I expected the gum chewing sermon to be followed by a smoking lecture. That was a highlight of any discussion of the rules in my high school days -- “no smoking!” It was a rule that got a lot of attention because it was often broken. My high school had a whole routine for smokers. Get caught smoking in school, and you paid a fine and your parents got a letter. Get caught again, pay a bigger fine,       another letter to your parents. And so on.

“Here it comes,” I thought, “the smoking lecture.” But remarkably, nothing.

Finally, as the principal fired one more shot across the bow of the gum chewers, I leaned over to Hunter and I stage-whispered, “What about smoking? Is it OK to smoke in school?”

“Dad! Shhh!”

“I’m going to ask Sullivan. What’s the drill here; do I raise my hand or what?”

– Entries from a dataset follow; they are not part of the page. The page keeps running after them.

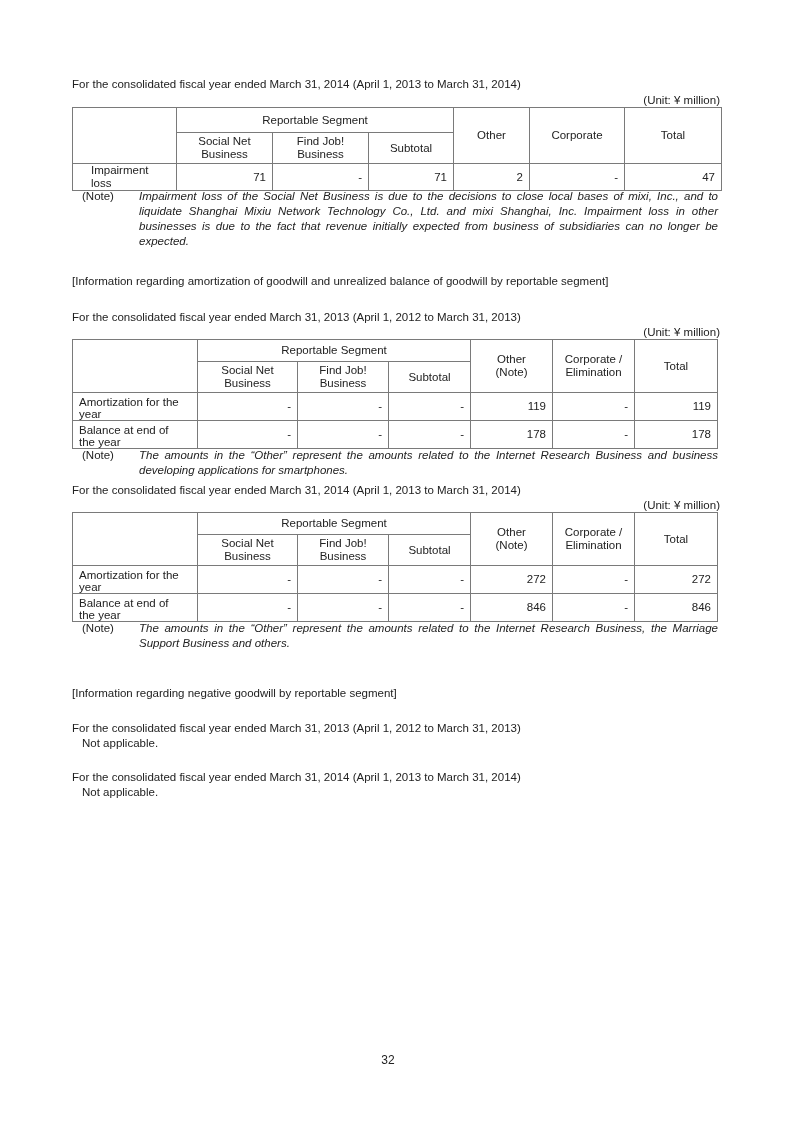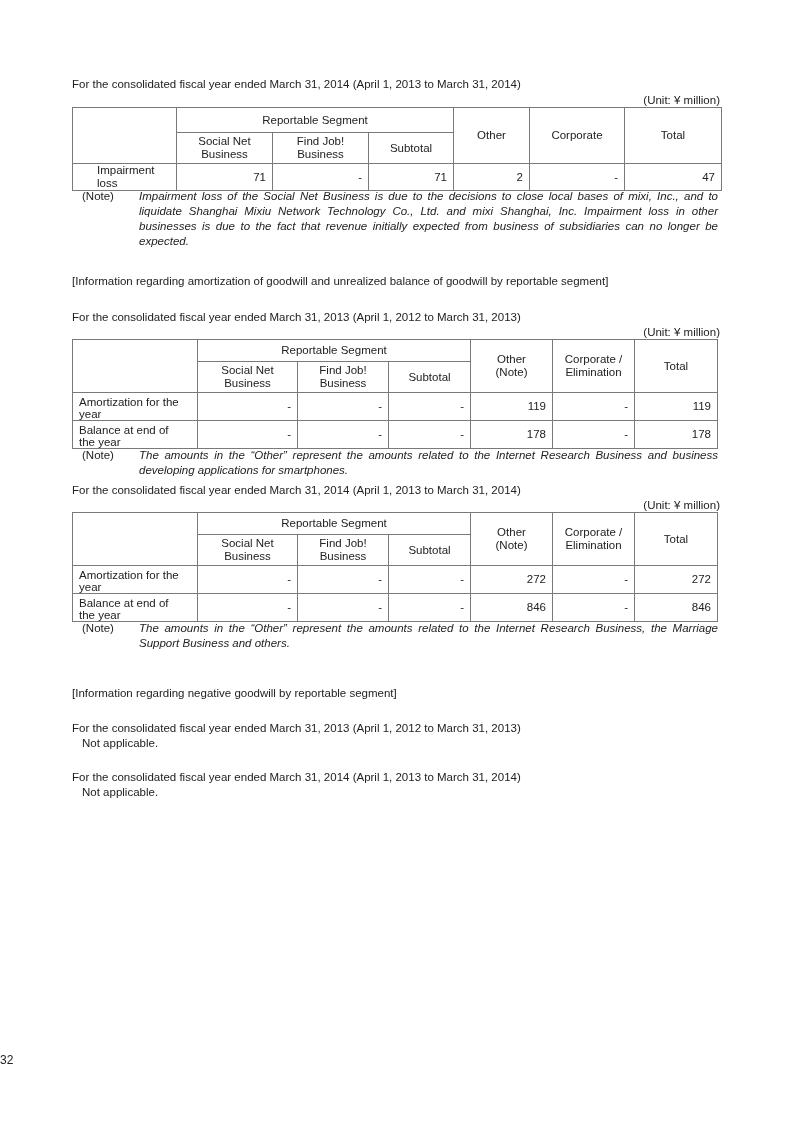--- a/index.html
+++ b/index.html
@@ -20,7 +20,7 @@
   }
   table.seg td.c { text-align: center; }
   table.seg td.r { text-align: right; padding-right: 6px; }
-  table.seg td.l { text-align: left; padding-left: 24px; }
+  table.seg td.l { text-align: left; padding-left: 18px; }
   table.seg td.rowlabel { text-align: left; padding-left: 6px; line-height: 12px; vertical-align: top; padding-top: 3px; }
   .note {
     position: absolute; line-height: 15px; font-size: 11.5px;

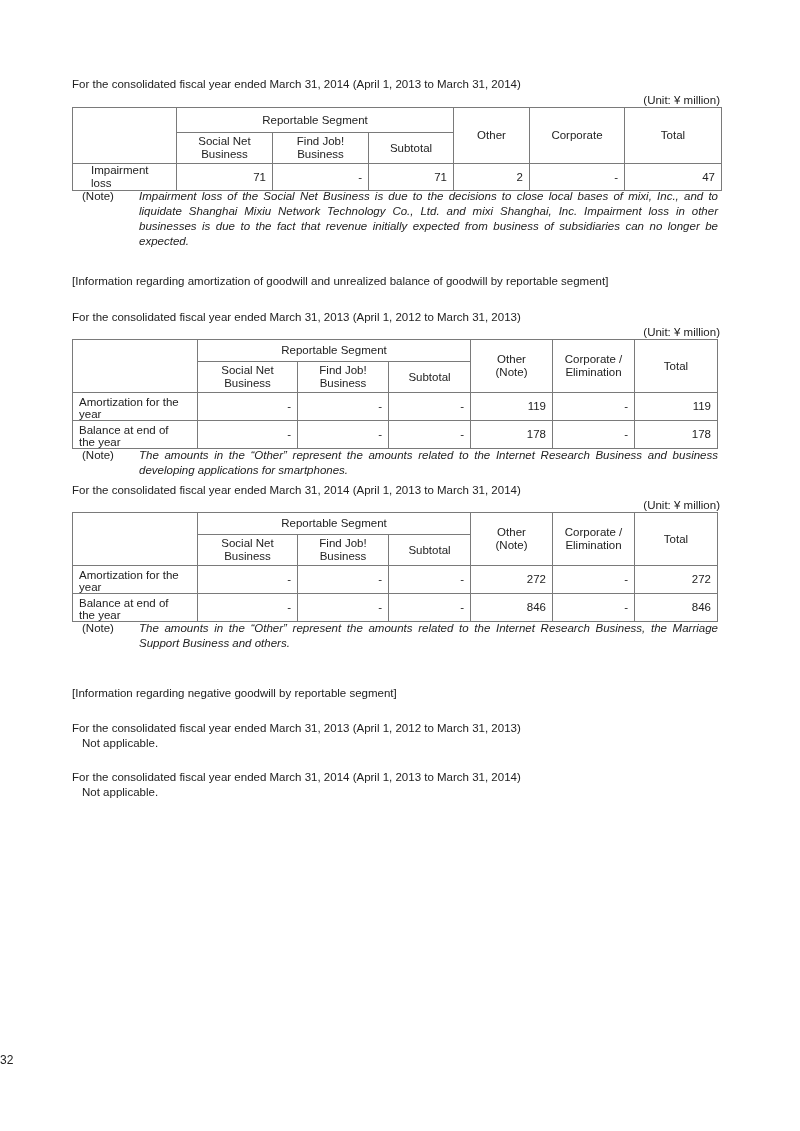--- a/index.html
+++ b/index.html
@@ -27,7 +27,7 @@
   }
   .note .tag { position: absolute; left: 0; top: 0; }
   .note .body { position: absolute; left: 57px; top: 0; text-align: justify; text-align-last: left; font-style: italic; }
-  .pagenum { position: absolute; left: 0; width: 776px; top: 1053px; font-size: 12px; }
+  .pagenum { position: absolute; left: 0; width: 776px; text-align: center; top: 1053px; font-size: 12px; }
 </style>
 </head>
 <body>

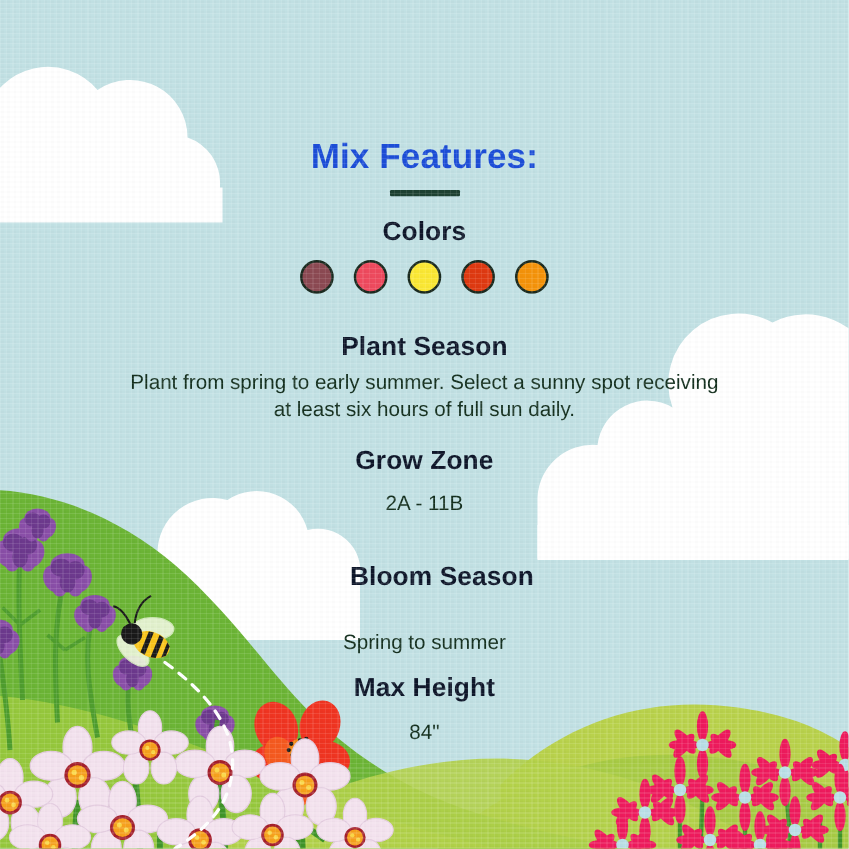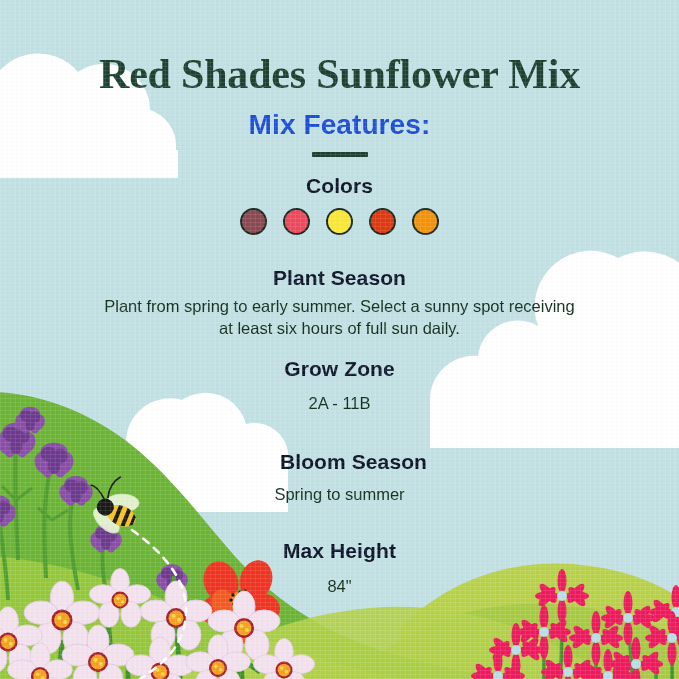--- a/index.html
+++ b/index.html
@@ -306,7 +306,6 @@
   </svg>
 
   <div id="content">
-    <div class="title">Red Shades Sunflower Mix</div>
     <div class="subtitle">Mix Features:</div>
     <div class="rule"></div>
 

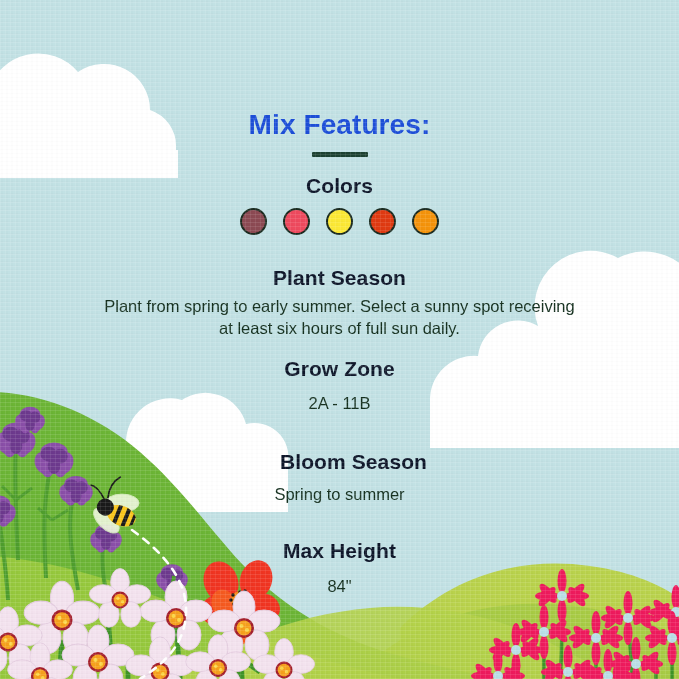--- a/index.html
+++ b/index.html
@@ -72,7 +72,7 @@
   #h-grow    { top:357px; }
   #b-grow    { top:392px; }
   #h-bloom   { top:450px;padding-left:28px; }
-  #b-bloom   { top:483px; }
+  #b-bloom   { top:503px; }
   #h-max     { top:539px; }
   #b-max     { top:575px; }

“Dad, seriously, knock it off!”

“Well then, you ask him,” I whispered. “Ask him if it’s OK to chew gum if you’re doing it to break a smoking habit.”

“Dad ...”

“No, no, wait! Ask him if it’s OK to smoke if you’re trying to break a gum-chewing habit. C’mon!”

“Dad!”

I gave up. Clearly, I was torturing the poor kid. I had drawn unwanted attention to him. Worse, I had blown his cover. It was apparent to people near us that he had a parent, and his parent was talking to him and that ... aargh!!

So, that day, I learned that, in the 27 years since I was in high school, the smoking habits of teenagers had changed while my proclivity to play the class clown in a high school assembly had not changed at all.

That was almost four years ago.

This past May, Hunter stood at the front of an STM assembly. The bishop, administrators, teachers, parents, students, family and friends had gathered for the graduation of the STM Class of 2007.  Hunter spoke to us.

He had changed. He still didn’t want his dad to draw goofy attention to him, but he was proud to draw the best kind of attention to himself. He spoke as his class representative with conviction and intelligence. He spoke with wit and with passion.

Earlier in that graduation assembly, he got up from his seat and walked back to Kaia and me. He gave his mom a flower and a hug and gave me a big handshake. He’d changed from the 14-year-old who wanted to show no public connection with his parents  to an 18-year-old who was happy to acknowledge  us.

So, I know this about parenting -- it pays dividends. The changes above and many other changes in Hunter have been my privilege to experience as a parent.

I’m looking forward to the changes to come.